SELECTED TEXT:
(begin)

OOC - Jump +8, Swim -12. Using _Skill Focus_ for +10 to the swim check.


----------



## Erekose13 (Jun 9, 2005)

*Scinathar follows the others' lead, striding forward when there is space and generally trying to avoid the random arrows but having nothing to add but confusion.*


----------



## hero4hire (Jun 12, 2005)

*Leondegrance-human*

_I am so going to regret this!_

*Grits teeth, keeps low and presses forward, shield high.*


----------



## Isida Kep'Tukari (Jun 13, 2005)

Balthazar attempts to banish away the darkness about them, but finds no active magic to dispel.  Ke'ch'rhal is in a passage barely five feet wide and only five feet tall.  He's half-crouched over and tries to unfurl his wings, nearly hitting Balthazar, Soevi, and Vayj before they smack into the walls.  Gathering his strength, and having no room to make a running jump, he attempts to spring across unknown lengths and above unknown depths.  He makes a leap of faith... and lands with a hearty splash that wets Balthazar and soaks the hem of Soevi's robe.  Ke'ch'rhal, weighed down by all his gear, finds himself sinking, the water well over his head.

(end)

EXERCISE INSTRUCTIONS:
**A)** Extract the passage of the forum thread between "## hero4hire (Jun" and "(Jun 13, 2005)", inclusive.
**B)** Answer these questions from the forum thread:
(i) What does the out-of-character note use for +10 to the swim check?
(ii) How wide and how tall is the passage Ke'ch'rhal is in?
(iii) What does Leondegrance keep high while pressing forward?
**C)** Rewrite as a bulleted list the forum thread paragraph beginning "Balthazar attempts to banish away the darkness", keeping its main facts.
The entries have no connection to the forum thread.

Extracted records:
(begin)

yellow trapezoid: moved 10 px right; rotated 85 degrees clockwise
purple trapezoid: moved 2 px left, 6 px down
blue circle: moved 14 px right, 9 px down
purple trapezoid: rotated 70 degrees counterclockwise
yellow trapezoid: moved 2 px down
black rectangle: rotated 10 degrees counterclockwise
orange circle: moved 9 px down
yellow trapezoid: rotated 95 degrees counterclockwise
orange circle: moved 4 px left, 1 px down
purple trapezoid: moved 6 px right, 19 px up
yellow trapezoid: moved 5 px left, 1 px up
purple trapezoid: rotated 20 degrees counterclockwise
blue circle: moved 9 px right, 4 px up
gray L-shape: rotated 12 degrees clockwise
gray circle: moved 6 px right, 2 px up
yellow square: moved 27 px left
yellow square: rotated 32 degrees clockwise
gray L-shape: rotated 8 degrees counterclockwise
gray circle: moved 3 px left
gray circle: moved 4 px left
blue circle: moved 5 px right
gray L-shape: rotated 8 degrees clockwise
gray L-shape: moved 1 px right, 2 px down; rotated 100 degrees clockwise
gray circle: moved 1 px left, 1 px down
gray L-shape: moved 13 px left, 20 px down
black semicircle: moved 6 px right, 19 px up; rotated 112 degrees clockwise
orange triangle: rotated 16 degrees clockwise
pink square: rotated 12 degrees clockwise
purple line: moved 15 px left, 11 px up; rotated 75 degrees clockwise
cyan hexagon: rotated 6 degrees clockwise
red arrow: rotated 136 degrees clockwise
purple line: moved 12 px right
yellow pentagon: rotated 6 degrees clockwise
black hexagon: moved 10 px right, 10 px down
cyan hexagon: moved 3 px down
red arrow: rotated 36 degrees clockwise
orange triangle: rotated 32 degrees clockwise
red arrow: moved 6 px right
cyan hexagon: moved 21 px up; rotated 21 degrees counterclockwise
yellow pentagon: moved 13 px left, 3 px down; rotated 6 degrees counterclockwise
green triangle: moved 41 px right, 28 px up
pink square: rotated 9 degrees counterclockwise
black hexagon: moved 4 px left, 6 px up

(end)

IN RESPONSE:
**A)**
## hero4hire (Jun 12, 2005)

*Leondegrance-human*

_I am so going to regret this!_

*Grits teeth, keeps low and presses forward, shield high.*


----------



## Isida Kep'Tukari (Jun 13, 2005)

**B)**
(i) Skill Focus
(ii) Barely five feet wide and only five feet tall
(iii) His shield

**C)**
- Balthazar tries to banish the darkness but finds no active magic to dispel.
- Ke'ch'rhal is in a passage barely five feet wide and only five feet tall.
- Half-crouched, he tries to unfurl his wings. He nearly hits Balthazar, Soevi, and Vayj before the wings smack into the walls.
- With no room for a running jump, he springs across unknown lengths and above unknown depths.
- He lands with a hearty splash that wets Balthazar and soaks the hem of Soevi's robe.
- Weighed down by his gear, he sinks, with the water well over his head.